Tech Stack Explained
While the website is still being statically built, I decided to move from Gatsby to NextJS for the main framework of the website. Gatsby worked perfectly for the first version of the website due to it being one-page and static. However, I wanted the flexibility to scale the website alongside the growing of the business, so if the client ever wanted additional features such as user management, or to connect to external APIs, it would be easily implementable from a framework-perspective.
The website also features Radix-UI headless components. Radix-UI ensures components such as navigation and dropdowns are accessible out-of-the-box, but unlike libraries such as Bootstrap, the components come completely unstyled. This allows the developer to use CSS (I've used Styled-Components) to easily style the components however they wish.

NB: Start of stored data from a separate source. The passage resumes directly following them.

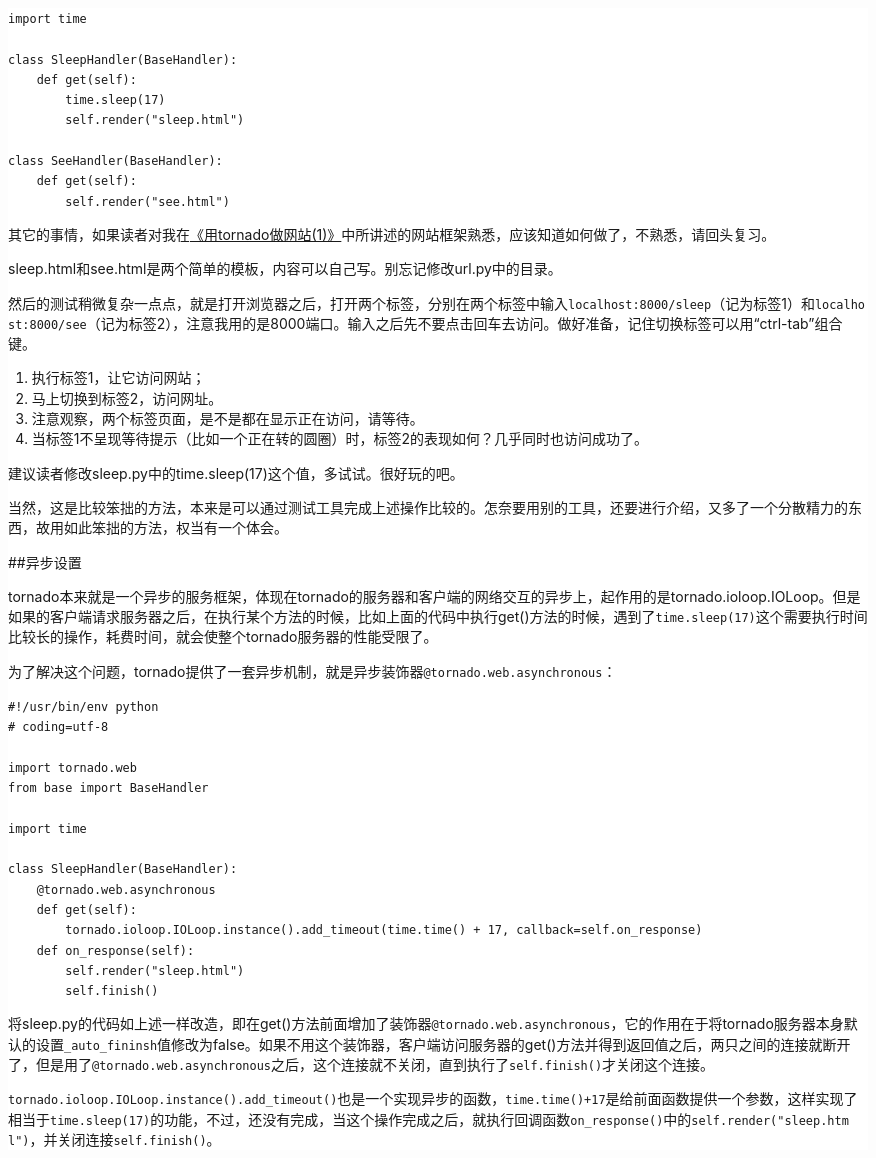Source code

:     import time

    class SleepHandler(BaseHandler):
        def get(self):
            time.sleep(17)
            self.render("sleep.html")

    class SeeHandler(BaseHandler):
        def get(self):
            self.render("see.html")

其它的事情，如果读者对我在[《用tornado做网站(1)》](./303.md)中所讲述的网站框架熟悉，应该知道如何做了，不熟悉，请回头复习。

sleep.html和see.html是两个简单的模板，内容可以自己写。别忘记修改url.py中的目录。

然后的测试稍微复杂一点点，就是打开浏览器之后，打开两个标签，分别在两个标签中输入`localhost:8000/sleep`（记为标签1）和`localhost:8000/see`（记为标签2），注意我用的是8000端口。输入之后先不要点击回车去访问。做好准备，记住切换标签可以用“ctrl-tab”组合键。

1. 执行标签1，让它访问网站；
2. 马上切换到标签2，访问网址。
3. 注意观察，两个标签页面，是不是都在显示正在访问，请等待。
4. 当标签1不呈现等待提示（比如一个正在转的圆圈）时，标签2的表现如何？几乎同时也访问成功了。

建议读者修改sleep.py中的time.sleep(17)这个值，多试试。很好玩的吧。

当然，这是比较笨拙的方法，本来是可以通过测试工具完成上述操作比较的。怎奈要用别的工具，还要进行介绍，又多了一个分散精力的东西，故用如此笨拙的方法，权当有一个体会。

##异步设置

tornado本来就是一个异步的服务框架，体现在tornado的服务器和客户端的网络交互的异步上，起作用的是tornado.ioloop.IOLoop。但是如果的客户端请求服务器之后，在执行某个方法的时候，比如上面的代码中执行get()方法的时候，遇到了`time.sleep(17)`这个需要执行时间比较长的操作，耗费时间，就会使整个tornado服务器的性能受限了。

为了解决这个问题，tornado提供了一套异步机制，就是异步装饰器`@tornado.web.asynchronous`：

    #!/usr/bin/env python
    # coding=utf-8
    
    import tornado.web
    from base import BaseHandler
    
    import time
    
    class SleepHandler(BaseHandler):
        @tornado.web.asynchronous
        def get(self):
            tornado.ioloop.IOLoop.instance().add_timeout(time.time() + 17, callback=self.on_response)
        def on_response(self):
            self.render("sleep.html")
            self.finish()

将sleep.py的代码如上述一样改造，即在get()方法前面增加了装饰器`@tornado.web.asynchronous`，它的作用在于将tornado服务器本身默认的设置`_auto_fininsh`值修改为false。如果不用这个装饰器，客户端访问服务器的get()方法并得到返回值之后，两只之间的连接就断开了，但是用了`@tornado.web.asynchronous`之后，这个连接就不关闭，直到执行了`self.finish()`才关闭这个连接。

`tornado.ioloop.IOLoop.instance().add_timeout()`也是一个实现异步的函数，`time.time()+17`是给前面函数提供一个参数，这样实现了相当于`time.sleep(17)`的功能，不过，还没有完成，当这个操作完成之后，就执行回调函数`on_response()`中的`self.render("sleep.html")`，并关闭连接`self.finish()`。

The contact form is connected to FormSpree, and an email is sent to the client everytime the form is submitted. FormSpree is a service which enables forms to be connected to their API without the need of a server to handle emails. They also securely store the submissions, especially important for a healthcare website.
As with the previous version, the website is connected to Sanity CMS. Sanity was extremley easy to connect to NextJS and the UI of the CMS itself is easy to customize and extend as it is built on React, and features a number of user-made plugins. One such plugin enables the user to deploy the website via Vercel right through the CMS, allowing the client to make changes and see them near-instantaneously.
The website is deployed via Vercel. The company, which also owns and maintains NextJS, recently enabled analytics as part of their service without the need of a consent banner (as no user data is stored) - this allows easy access to key metrics such as number of visits over a given period and top referrers, which gave further insight into how the website was performing.
The analytics also provides metrics into technical performance such as first meaningful paint and layout shift, which aided me into making further revisions and fixes to the site.
SEO was also a major factor of this project, as we wanted the site to rank as highly as possible. Leveraging NextJS features to handle SEO tags, as well as libraries to handle site-maps, we were able to optimise the code so it would rank highly. We also used ahrefs.com to track and analyse the SEO rankings, as well as detect any issues related to the code which could impact SEO, e.g. images being too large, or canonical tags not referencing the correct page.